TO DO: Each line below that includes the word "http" is to be reported.
○ ○ ○
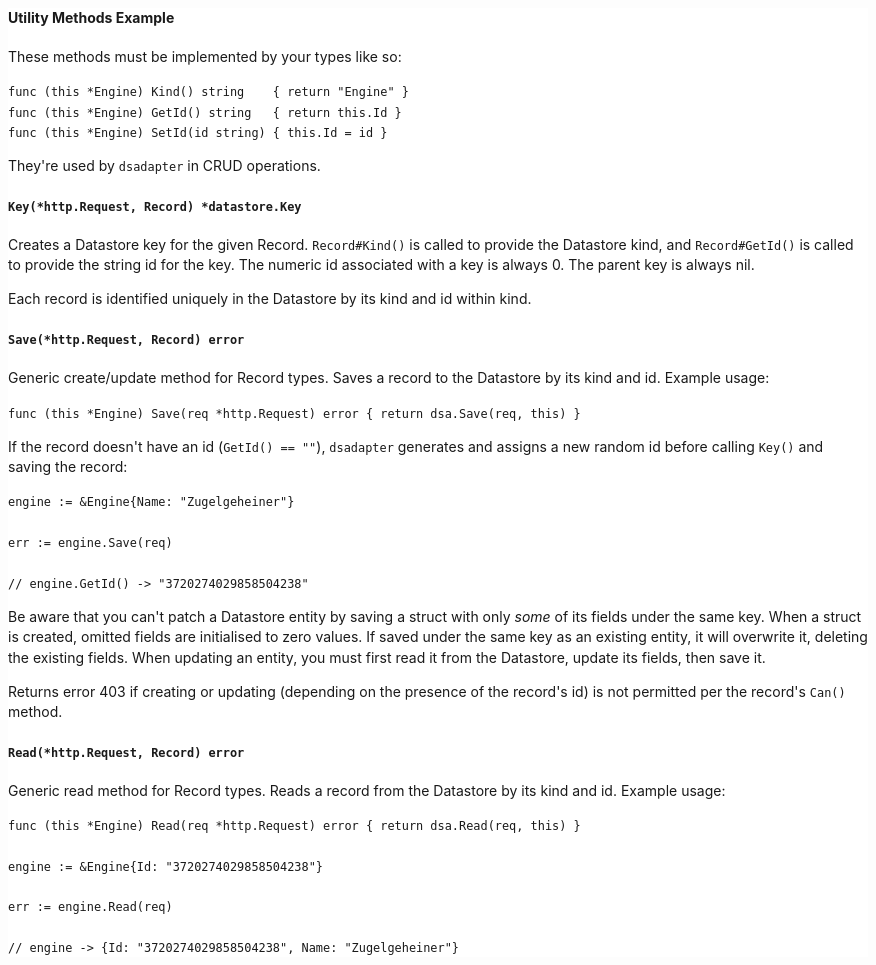 #### Utility Methods Example

These methods must be implemented by your types like so:

```golang
func (this *Engine) Kind() string    { return "Engine" }
func (this *Engine) GetId() string   { return this.Id }
func (this *Engine) SetId(id string) { this.Id = id }
```

They're used by `dsadapter` in CRUD operations.

#### `Key(*http.Request, Record) *datastore.Key`

Creates a Datastore key for the given Record. `Record#Kind()` is called to provide the Datastore kind, and `Record#GetId()` is called to provide the string id for the key. The numeric id associated with a key is always 0. The parent key is always nil.

Each record is identified uniquely in the Datastore by its kind and id within kind.

#### `Save(*http.Request, Record) error`

Generic create/update method for Record types. Saves a record to the Datastore by its kind and id. Example usage:

```golang
func (this *Engine) Save(req *http.Request) error { return dsa.Save(req, this) }
```

If the record doesn't have an id (`GetId() == ""`), `dsadapter` generates and assigns a new random id before calling `Key()` and saving the record:

```golang
engine := &Engine{Name: "Zugelgeheiner"}

err := engine.Save(req)

// engine.GetId() -> "3720274029858504238"
```

Be aware that you can't patch a Datastore entity by saving a struct with only _some_ of its fields under the same key. When a struct is created, omitted fields are initialised to zero values. If saved under the same key as an existing entity, it will overwrite it, deleting the existing fields. When updating an entity, you must first read it from the Datastore, update its fields, then save it.

Returns error 403 if creating or updating (depending on the presence of the record's id) is not permitted per the record's `Can()` method.

#### `Read(*http.Request, Record) error`

Generic read method for Record types. Reads a record from the Datastore by its kind and id. Example usage:

```golang
func (this *Engine) Read(req *http.Request) error { return dsa.Read(req, this) }

engine := &Engine{Id: "3720274029858504238"}

err := engine.Read(req)

// engine -> {Id: "3720274029858504238", Name: "Zugelgeheiner"}
```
○ ○ ○
WRITTEN SOLUTION:
#### `Key(*http.Request, Record) *datastore.Key`
#### `Save(*http.Request, Record) error`
func (this *Engine) Save(req *http.Request) error { return dsa.Save(req, this) }
#### `Read(*http.Request, Record) error`
func (this *Engine) Read(req *http.Request) error { return dsa.Read(req, this) }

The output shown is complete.